In the UK, we have margins of 22, 23 percent, the industry standard. It’s a bit of an indirect channel and the device operators are getting a lot of the indirect costs, so I think in the future there might be a little more balance and detachment of the device options with the actual network capability.
But you’re right about the US, it shows a trend. If you need more data, you pay more.
TNW: EE has been very clear in the past about its 4G coverage here in UK. As the ‘double speed’ network is rolled out, how are you going to communicate that difference in quality to consumers?
We are a little bit ahead of the curve here. So first of all, the 4G is going to continue to roll out. We’re going to get to 55 percent at the end of the half-year and by the end of next year, population coverage in the UK will be 98 percent.
Now we are, we are taking the first 10 cities from our launch on October 30, and we’re putting them higher. That’s what’s coming up.
So while we are spreading across the UK geographically, we have selected those 10 metropolitan areas and will be improving them steadily.

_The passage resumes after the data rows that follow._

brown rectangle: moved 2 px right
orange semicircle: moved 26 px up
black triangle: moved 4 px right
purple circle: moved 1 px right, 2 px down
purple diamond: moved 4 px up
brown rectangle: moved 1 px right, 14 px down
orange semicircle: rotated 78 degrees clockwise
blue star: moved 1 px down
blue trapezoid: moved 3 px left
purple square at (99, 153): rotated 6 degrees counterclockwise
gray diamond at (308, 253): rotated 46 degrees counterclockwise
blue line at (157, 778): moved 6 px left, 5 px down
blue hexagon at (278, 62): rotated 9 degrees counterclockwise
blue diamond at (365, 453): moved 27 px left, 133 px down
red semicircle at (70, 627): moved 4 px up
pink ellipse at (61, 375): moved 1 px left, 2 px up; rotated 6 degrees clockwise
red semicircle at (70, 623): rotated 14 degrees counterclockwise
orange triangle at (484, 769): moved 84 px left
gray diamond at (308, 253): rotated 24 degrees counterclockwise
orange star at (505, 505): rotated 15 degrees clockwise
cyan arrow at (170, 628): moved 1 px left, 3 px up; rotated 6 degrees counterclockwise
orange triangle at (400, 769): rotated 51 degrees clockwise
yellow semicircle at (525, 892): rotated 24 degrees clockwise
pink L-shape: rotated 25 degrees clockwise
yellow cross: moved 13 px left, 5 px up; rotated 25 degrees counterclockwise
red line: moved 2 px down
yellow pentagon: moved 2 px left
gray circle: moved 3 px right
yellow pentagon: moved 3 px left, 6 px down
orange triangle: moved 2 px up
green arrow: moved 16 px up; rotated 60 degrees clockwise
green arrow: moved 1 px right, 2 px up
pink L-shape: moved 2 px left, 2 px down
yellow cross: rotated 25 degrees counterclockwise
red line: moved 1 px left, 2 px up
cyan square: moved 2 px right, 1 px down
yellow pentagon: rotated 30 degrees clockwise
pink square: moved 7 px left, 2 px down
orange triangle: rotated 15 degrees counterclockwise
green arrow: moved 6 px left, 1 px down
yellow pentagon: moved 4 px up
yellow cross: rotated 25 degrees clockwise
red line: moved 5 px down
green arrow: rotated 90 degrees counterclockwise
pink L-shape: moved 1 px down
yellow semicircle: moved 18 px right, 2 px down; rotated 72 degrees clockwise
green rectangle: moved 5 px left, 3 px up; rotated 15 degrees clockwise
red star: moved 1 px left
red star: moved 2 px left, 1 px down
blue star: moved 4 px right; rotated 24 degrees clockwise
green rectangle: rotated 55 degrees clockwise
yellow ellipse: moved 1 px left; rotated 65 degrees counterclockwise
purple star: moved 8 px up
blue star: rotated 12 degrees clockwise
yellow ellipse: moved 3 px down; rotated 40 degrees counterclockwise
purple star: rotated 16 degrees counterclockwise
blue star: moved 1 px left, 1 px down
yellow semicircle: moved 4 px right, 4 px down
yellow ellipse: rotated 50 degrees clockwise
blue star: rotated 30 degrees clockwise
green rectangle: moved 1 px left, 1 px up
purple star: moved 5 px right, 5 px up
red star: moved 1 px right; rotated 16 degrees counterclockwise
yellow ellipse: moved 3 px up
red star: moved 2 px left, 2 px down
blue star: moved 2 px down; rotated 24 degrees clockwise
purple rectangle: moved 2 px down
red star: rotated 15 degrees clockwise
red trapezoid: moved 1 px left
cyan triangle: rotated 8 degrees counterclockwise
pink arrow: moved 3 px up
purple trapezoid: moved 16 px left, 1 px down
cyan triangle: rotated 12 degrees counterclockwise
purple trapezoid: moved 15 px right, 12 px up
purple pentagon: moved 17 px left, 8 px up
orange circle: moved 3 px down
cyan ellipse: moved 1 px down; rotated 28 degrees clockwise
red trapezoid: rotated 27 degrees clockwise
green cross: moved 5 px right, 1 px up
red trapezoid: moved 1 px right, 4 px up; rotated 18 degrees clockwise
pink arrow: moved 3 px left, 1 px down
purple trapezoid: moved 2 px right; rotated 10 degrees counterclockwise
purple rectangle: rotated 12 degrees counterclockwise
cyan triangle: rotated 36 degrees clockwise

That doesn’t mean the other cities won’t come. It’s like a six-month Mexican wave!
TNW: I’m sure that will be the case, but how will you explain to consumers exactly what speeds they can expect in their area?
As I’m sitting in London, the average speed has in fact increased, because we have increased our transmission roadmap. So when it was launched on October 30, I would do my speed tests and it would be 8, 12, 16 Mbps. If you do it now, you can have speeds of up to 25, 30 Mbps.
So even if consumers haven’t got the super-duper 80 Mbps, they will have super-speeds. So, the other stuff will go even higher, 25-30 Mbps on average, with 80 Mbps and 92 Mbps peaks.
There is going to be a distinction, but the overall spread will be so fantastic because of the overall uplift, that overall coverage is going to be great anyway. So I don’t think there will be any panic at all.
TNW: Orange has found a lot of success in producing their own white-label handsets in order to drive down contract prices in Europe. Would EE consider producing their own 4G-ready hardware to do the same?
It’s a very good point. I’m not saying we are going to do that, but the price will be more democratized as we move on with the spectrum over time. The problem is that we don’t want to have too many types of ‘logistics’. It’s very hard to manage, but it’s also complicated for the customer.
But if we had a high-end, mid-range and low-end device? That does make sense.
Guys like BlackBerry and Huawei, they have devices that are hitting the low-end though. When we are talking to then, I can assure you, we are saying we need a good price, the lowest price. We’are also looking at all of the operating ecosystems, Android, iOS, BlackBerry and Windows Phone, to make sure we’re ticking those boxes.